10.3. Hydrocarbons are classified by # of atoms:
10.3.1. Propane-3
10.3.2. Butane- 4
10.3.3. Pentane- 5
10.3.4. Hexane- 6
10.3.5. Heptane- 7
10.3.6. Octane- 8
10.3.7. Nonane-9
10.3.8. Decane- 10
11. Methyl Group
11.1. Acts as a radical
11.1.1. Radical- any group of atoms that have bonded together to act like an individual atom in chemical reactions.
11.1.1.1. polyatomic ions= they typically carry a charge
12. Alkane Hydrocarbon series
12.1. Straight chained, single bound compounds.
12.2. Burn readily and react with halogens, esp Bromine and Chlorine
12.2.1. Important to development of halogenated anesthetics (Halothane)
12.3. Alkenes= Double bonds
12.4. Alkyne= Triple bonds
13. Isomers
13.1. Same chemical formula, different bonding, shape, or structure
13.2. Carbon-based compounds facilitate isomer formation bc carbon has unique ability to rotate its bonds around its central axis.

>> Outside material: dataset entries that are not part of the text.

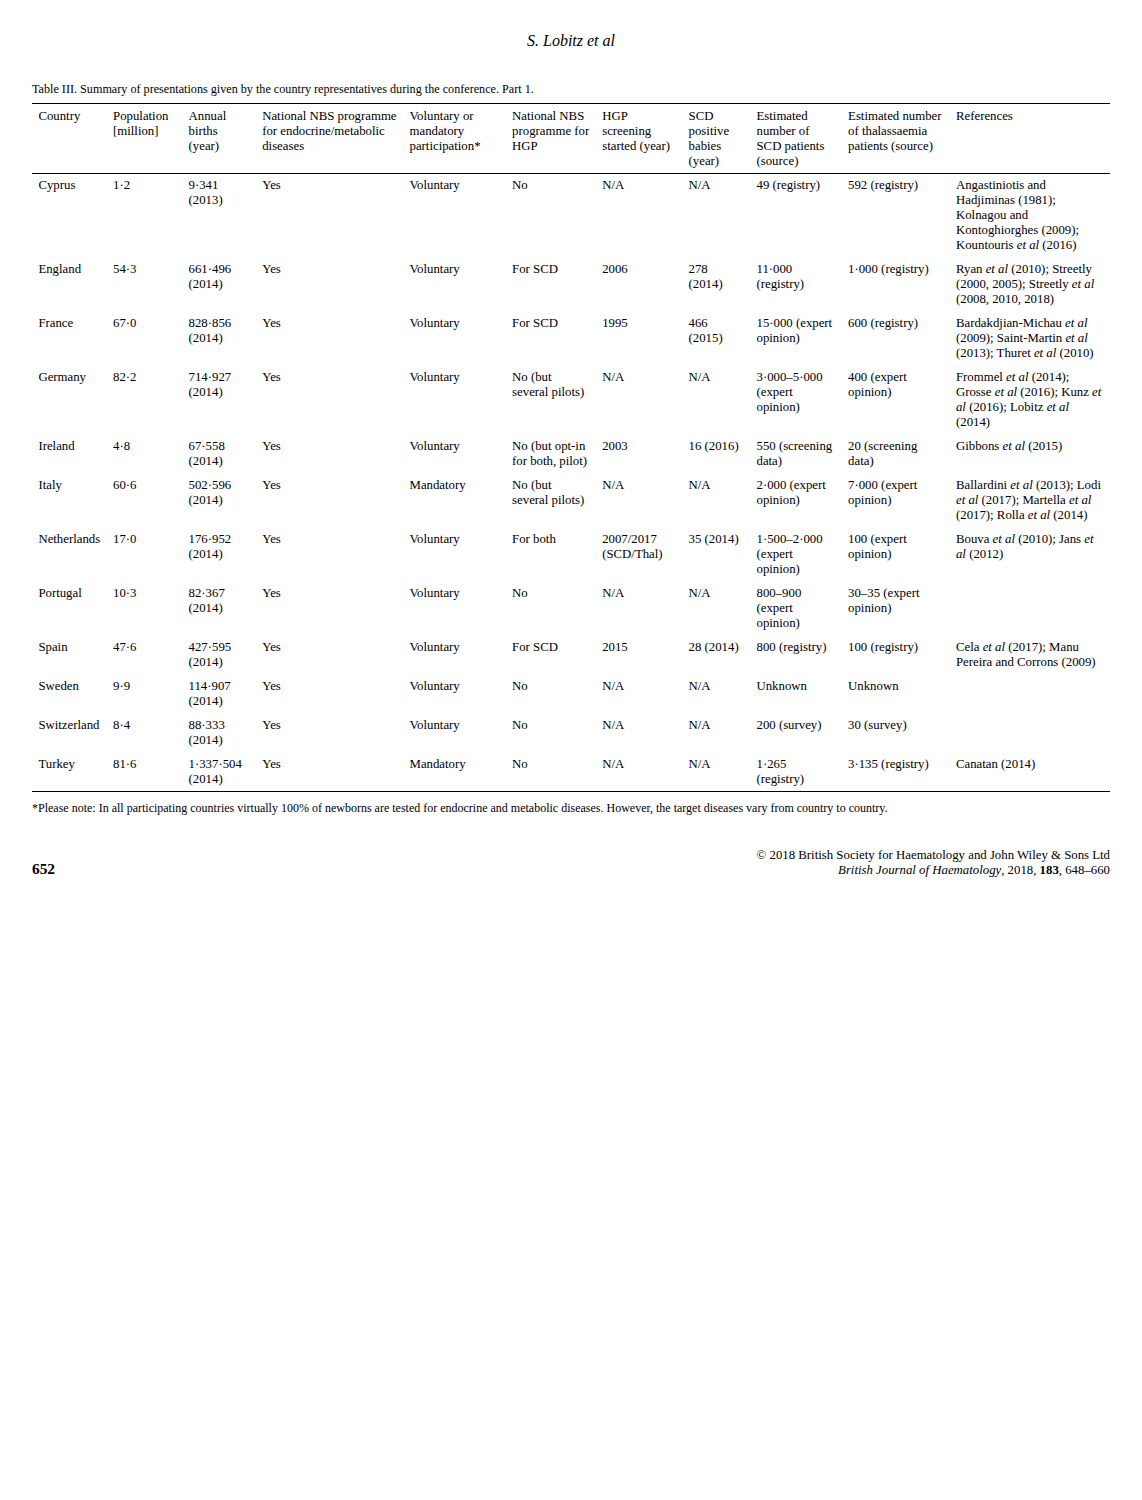S. Lobitz et al
Table III. Summary of presentations given by the country representatives during the conference. Part 1.
| Country | Population [million] | Annual births (year) | National NBS programme for endocrine/metabolic diseases | Voluntary or mandatory participation* | National NBS programme for HGP | HGP screening started (year) | SCD positive babies (year) | Estimated number of SCD patients (source) | Estimated number of thalassaemia patients (source) | References |
| --- | --- | --- | --- | --- | --- | --- | --- | --- | --- | --- |
| Cyprus | 1·2 | 9·341 (2013) | Yes | Voluntary | No | N/A | N/A | 49 (registry) | 592 (registry) | Angastiniotis and Hadjiminas (1981); Kolnagou and Kontoghiorghes (2009); Kountouris et al (2016) |
| England | 54·3 | 661·496 (2014) | Yes | Voluntary | For SCD | 2006 | 278 (2014) | 11·000 (registry) | 1·000 (registry) | Ryan et al (2010); Streetly (2000, 2005); Streetly et al (2008, 2010, 2018) |
| France | 67·0 | 828·856 (2014) | Yes | Voluntary | For SCD | 1995 | 466 (2015) | 15·000 (expert opinion) | 600 (registry) | Bardakdjian-Michau et al (2009); Saint-Martin et al (2013); Thuret et al (2010) |
| Germany | 82·2 | 714·927 (2014) | Yes | Voluntary | No (but several pilots) | N/A | N/A | 3·000–5·000 (expert opinion) | 400 (expert opinion) | Frommel et al (2014); Grosse et al (2016); Kunz et al (2016); Lobitz et al (2014) |
| Ireland | 4·8 | 67·558 (2014) | Yes | Voluntary | No (but opt-in for both, pilot) | 2003 | 16 (2016) | 550 (screening data) | 20 (screening data) | Gibbons et al (2015) |
| Italy | 60·6 | 502·596 (2014) | Yes | Mandatory | No (but several pilots) | N/A | N/A | 2·000 (expert opinion) | 7·000 (expert opinion) | Ballardini et al (2013); Lodi et al (2017); Martella et al (2017); Rolla et al (2014) |
| Netherlands | 17·0 | 176·952 (2014) | Yes | Voluntary | For both | 2007/2017 (SCD/Thal) | 35 (2014) | 1·500–2·000 (expert opinion) | 100 (expert opinion) | Bouva et al (2010); Jans et al (2012) |
| Portugal | 10·3 | 82·367 (2014) | Yes | Voluntary | No | N/A | N/A | 800–900 (expert opinion) | 30–35 (expert opinion) | |
| Spain | 47·6 | 427·595 (2014) | Yes | Voluntary | For SCD | 2015 | 28 (2014) | 800 (registry) | 100 (registry) | Cela et al (2017); Manu Pereira and Corrons (2009) |
| Sweden | 9·9 | 114·907 (2014) | Yes | Voluntary | No | N/A | N/A | Unknown | Unknown | |
| Switzerland | 8·4 | 88·333 (2014) | Yes | Voluntary | No | N/A | N/A | 200 (survey) | 30 (survey) | |
| Turkey | 81·6 | 1·337·504 (2014) | Yes | Mandatory | No | N/A | N/A | 1·265 (registry) | 3·135 (registry) | Canatan (2014) |
*Please note: In all participating countries virtually 100% of newborns are tested for endocrine and metabolic diseases. However, the target diseases vary from country to country.
652
© 2018 British Society for Haematology and John Wiley & Sons Ltd
British Journal of Haematology, 2018, 183, 648–660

13.3. Two types of Isomers:
13.3.1. Structural Isomers: The two forms usually differ in chemical and physical properties
13.3.2. Stereoisomers: identical formulas but differ in spatial arrangement: Class further divided into:
13.3.2.1. Optical Isomers: occur when groups attach to the carbon atom differ from one another in such a way as to polarize (bend) light.
13.3.2.1.1. Those that bend light to the right: Dextroisomers
13.3.2.1.2. Bend to the left: levoisomers
13.3.2.1.3. both dext and levo mix, so no bending of light occurs, mixture is called "Racemic"
13.3.2.1.4. Form mirror images
13.3.2.2. Geometric Isomers: Occur when compounds contain 2 carbon atoms with a double bond- double bond prevents axial rotation.
13.3.2.2.1. Cis isomer: groups are on same side as double bond
13.3.2.2.2. Trans isomer: groups are on opposite sides of bond.